# Rage Tail 10" Anaconda



## FishingBuds (Aug 12, 2008)

Will soon be available but for some it might be to late in the eason for them to try.
https://wired2fish.com/MediaRelease.aspx?ArticleID=288

I seen this discussed on other fish forums and was wondering if any of ya heard about them yet?

Those who have tried them say they are gonna be awsome for big fish, not a number fish catcher but a big game catcher.

If they are gonna be that good and hard to get, this could be one for Jim to get ahold of :lol: on a tourny again =D>


----------



## Jim (Aug 12, 2008)

I wonder how much better they will be than the good old Berkley 10 inch power worm.

If your cow hunting go out with 10 inch worms and nothing else.


----------



## FishingBuds (Aug 12, 2008)

Jim said:


> I wonder how much better they will be than the good old Berkley 10 inch power worm.




I have not used them yet, are you throwing them wieghtless? Can ya put a bullet sinker in front?

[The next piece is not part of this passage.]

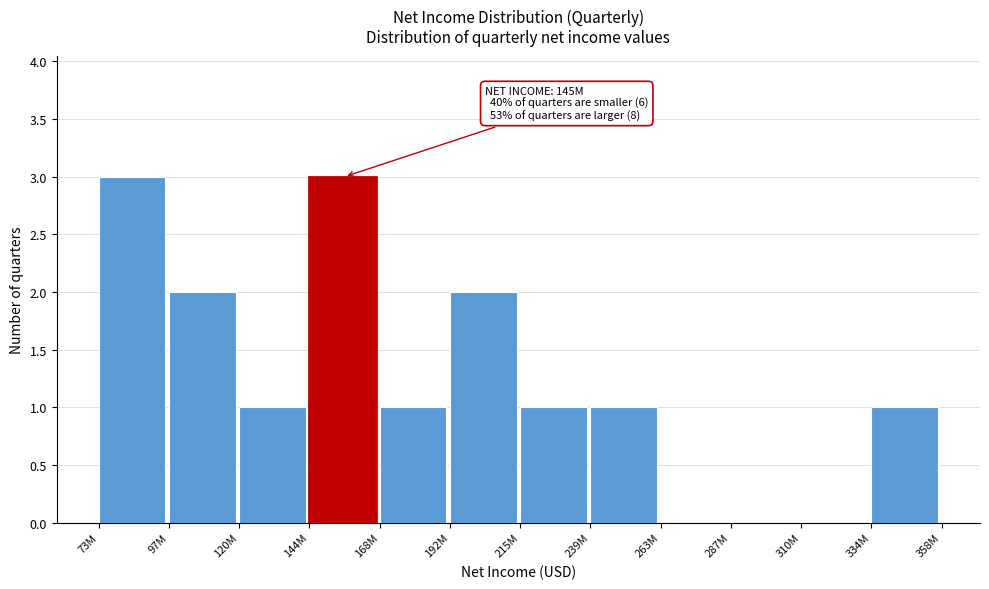

Reading left to right, what are all the values shown in this chart?

73M=3	97M=2	120M=1	144M=3	168M=1	192M=2	215M=1	239M=1	263M=0	287M=0	310M=0	334M=1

I have no experience on these that big but wanna try'em


----------



## Jim (Aug 12, 2008)

I always texas rig mine with a weight.


----------



## browndog (Aug 30, 2008)

same here (texas rig) but i like zoom's o'l monster 10 inch.


----------



## Waterwings (Aug 30, 2008)

I sure like the current Rage Tail line-up, having caught some using the Rage Tail Shad, and the Rage Craw. Not much luck on the Toad yet. I'd certainly try the 10" Anaconda! Have never had any luck with the Berkley Power Worm, but have with the Culprit 10" worms.


----------



## shamoo (Aug 30, 2008)

I also texas my 10/12 inch worms and use a 5/0 Gammy EWG, however the other day I pulled out an old 8" Manns Jelly worm I believe it was blueberry, still smelt good :mrgreen: they still work.


----------